And much to behold, Mr. Gandhi was, if anything, he was a brave man.
I often wonder if his love of guns came from being shot at so much.
At any rate, it was a slaughter.
50,000 people needlessly died, and the Boers surrendered, and we negotiated our claims.
Now, we had this in America with the guerrilla soldiers.
Only they took the brunt of the suffering.
They allowed their homes to be burned, and they still refused to surrender.
But then you look at Canada.
Well, there was no surrender, and instead of B-O-E-R, it was B-O-R-E, where they poured the English out, and there were no deaths.
I mean, the Queen is still on the currency in Canada, but was it really that much less victorious than the American Revolution?
It makes for a less interesting film, of course, which is why I sat down here today, was to analyze this.
Now, in South Africa, I demanded we return to battle while negotiations were being made to settle the fight.
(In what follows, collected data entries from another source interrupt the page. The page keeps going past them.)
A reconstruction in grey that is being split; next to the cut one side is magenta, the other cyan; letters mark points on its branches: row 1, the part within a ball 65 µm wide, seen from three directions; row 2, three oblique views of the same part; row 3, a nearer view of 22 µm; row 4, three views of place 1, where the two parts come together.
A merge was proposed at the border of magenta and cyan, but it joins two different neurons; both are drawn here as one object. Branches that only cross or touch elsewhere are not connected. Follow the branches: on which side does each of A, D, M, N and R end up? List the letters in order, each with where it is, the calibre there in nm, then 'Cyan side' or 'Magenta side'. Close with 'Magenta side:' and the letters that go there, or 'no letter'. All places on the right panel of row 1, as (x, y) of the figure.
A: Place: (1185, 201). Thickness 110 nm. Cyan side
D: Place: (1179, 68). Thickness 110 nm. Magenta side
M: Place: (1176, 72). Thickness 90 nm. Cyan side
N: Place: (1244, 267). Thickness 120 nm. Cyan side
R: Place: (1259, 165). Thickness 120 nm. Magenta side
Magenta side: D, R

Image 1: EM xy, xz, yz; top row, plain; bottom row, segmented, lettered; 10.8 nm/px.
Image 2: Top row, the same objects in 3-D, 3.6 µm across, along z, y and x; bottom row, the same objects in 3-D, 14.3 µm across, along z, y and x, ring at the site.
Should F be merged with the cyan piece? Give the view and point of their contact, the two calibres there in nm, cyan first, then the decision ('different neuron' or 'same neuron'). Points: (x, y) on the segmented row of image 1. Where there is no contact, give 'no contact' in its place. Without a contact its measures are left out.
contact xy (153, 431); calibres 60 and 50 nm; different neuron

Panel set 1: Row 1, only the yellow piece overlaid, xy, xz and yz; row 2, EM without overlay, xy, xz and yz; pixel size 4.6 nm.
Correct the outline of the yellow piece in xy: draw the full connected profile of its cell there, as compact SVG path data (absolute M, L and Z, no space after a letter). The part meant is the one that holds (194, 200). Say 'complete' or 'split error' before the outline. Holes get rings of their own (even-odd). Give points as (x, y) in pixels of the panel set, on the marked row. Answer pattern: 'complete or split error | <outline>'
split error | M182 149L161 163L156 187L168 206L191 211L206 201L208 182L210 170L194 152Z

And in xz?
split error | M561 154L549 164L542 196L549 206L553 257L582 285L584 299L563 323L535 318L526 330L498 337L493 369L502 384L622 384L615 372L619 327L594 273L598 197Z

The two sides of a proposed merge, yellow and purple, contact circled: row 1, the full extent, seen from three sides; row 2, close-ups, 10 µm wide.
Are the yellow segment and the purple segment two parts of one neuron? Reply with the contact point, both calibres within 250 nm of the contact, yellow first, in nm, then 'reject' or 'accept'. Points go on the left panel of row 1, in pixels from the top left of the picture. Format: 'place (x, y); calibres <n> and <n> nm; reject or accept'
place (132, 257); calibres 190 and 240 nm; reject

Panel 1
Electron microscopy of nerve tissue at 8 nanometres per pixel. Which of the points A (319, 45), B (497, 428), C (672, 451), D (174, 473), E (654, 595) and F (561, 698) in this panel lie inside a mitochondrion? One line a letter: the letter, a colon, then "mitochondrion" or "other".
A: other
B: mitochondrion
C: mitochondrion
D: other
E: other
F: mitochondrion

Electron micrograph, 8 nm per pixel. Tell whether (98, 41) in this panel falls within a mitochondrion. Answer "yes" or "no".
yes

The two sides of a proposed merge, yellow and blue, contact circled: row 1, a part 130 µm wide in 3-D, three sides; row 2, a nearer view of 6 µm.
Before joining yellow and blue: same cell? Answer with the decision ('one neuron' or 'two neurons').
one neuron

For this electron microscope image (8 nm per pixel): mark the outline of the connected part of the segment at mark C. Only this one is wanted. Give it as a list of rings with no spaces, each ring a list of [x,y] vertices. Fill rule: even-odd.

And 20,000 women and children died.
20,000 Boers.
20,000 African Aboriginals.
50,000 innocent people died.
Because England refused to negotiate.
Was that advantageous?
Was that a victory?
Was the Boer War victorious for England?
Is that what victory means?
One killed more women and children than the other?
That's how we define victory in this day?
Who can be more savage?
Is this the mark of a victorious empire?
The one who kills the most children?
We had similar offers for negotiations from Germany, from Mussolini, In World War II, and we refused.
And of course, history is written by the victors, and the victors claim that it was their patriotism, their bravery, and their determination to win that brought them to the forefront.
That brought them the gold medal in war.
That's the accepted narrative.
But looking back, I have my doubts.
One of the most chilling possibilities is that I was just determined to prove myself to my father and to my beautiful mother, Jenny, that I was not a pampered sophisticant, but I was a warrior just like John Churchill, just like all my ancestors.
I had not let down the cause.
And it's completely conceivable that that determination, which is nothing more than simple daddy issues with power, these empowered daddy issues led to countless deaths.
So, while I'm admonished and treated as a hero, while people garner awards for repeating my speeches, While films are made and books are written of my incredible exploits, it's entirely possible that the entire thing is false.
And I am a reckless egomaniac who has driven millions of people to deaths, needless deaths, in the name of irrelevant, ethereal concepts like the Union Jack.
It's not something that I'm particularly proud of, and I don't think that mainstream Americans are in desperate need of some more self-flagellation, so this is perhaps not the best time to be considering this.
But it's something that I'm forced to ponder here in this strange... What is it called again?
Libido?
This strange holding pattern.
Sorry.
It's around this time of night I begin mumbling, and my train of thought isn't as great as it was.
Luckily, I'm dead now, so when I go off on a tangent, no one dies.
However, the few times I've been the most powerful man in the Western world, it's quite possible that the Black Dog took over.